** Problem statement **
Can you write out the text of this listing again, substituting "Fevereiro" for "Janeiro" and leaving everything else unchanged? Omit the pictures.

** Data to examine **
··········

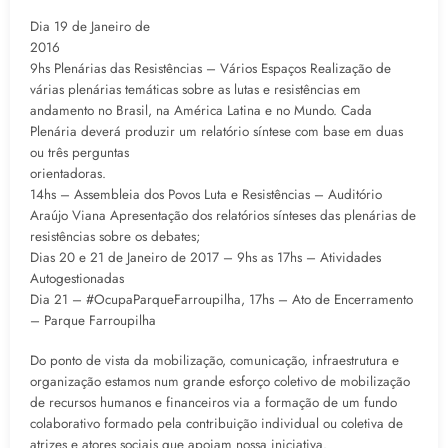
Dia 19 de Janeiro de
20
9hs Plenárias das Resistências – Vários Espaços Realização de
várias plenárias temáticas sobre as lutas e resistências em
andamento no Brasil, na América Latina e no Mundo. Cada
Plenária deverá produzir um relatório síntese com base em duas
ou três perguntas
orienta
14hs – Assembleia dos Povos Luta e Resistências – Auditório
Araújo Viana Apresentação dos relatórios sínteses das plenárias de
resistências sobre os debates;
Dias 20 e 21 de Janeiro de 2017 – 9hs as 17hs – Atividades
Autogestionadas
Dia 21 – #OcupaParqueFarroupilha, 17hs – Ato de Encerramento
– Parque Farroupilha
Do ponto de vista da mobilização, comunicação, infraestrutura e
organização estamos num grande esforço coletivo de mobilização
de recursos humanos e financeiros via a formação de um fundo
colaborativo formado pela contribuição individual ou coletiva de
atrizes e atores sociais que apoiam nossa iniciativa.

··········

** Answer section **
Dia 19 de Fevereiro de
20
9hs Plenárias das Resistências – Vários Espaços Realização de
várias plenárias temáticas sobre as lutas e resistências em
andamento no Brasil, na América Latina e no Mundo. Cada
Plenária deverá produzir um relatório síntese com base em duas
ou três perguntas
orienta
14hs – Assembleia dos Povos Luta e Resistências – Auditório
Araújo Viana Apresentação dos relatórios sínteses das plenárias de
resistências sobre os debates;
Dias 20 e 21 de Fevereiro de 2017 – 9hs as 17hs – Atividades
Autogestionadas
Dia 21 – #OcupaParqueFarroupilha, 17hs – Ato de Encerramento
– Parque Farroupilha
Do ponto de vista da mobilização, comunicação, infraestrutura e
organização estamos num grande esforço coletivo de mobilização
de recursos humanos e financeiros via a formação de um fundo
colaborativo formado pela contribuição individual ou coletiva de
atrizes e atores sociais que apoiam nossa iniciativa.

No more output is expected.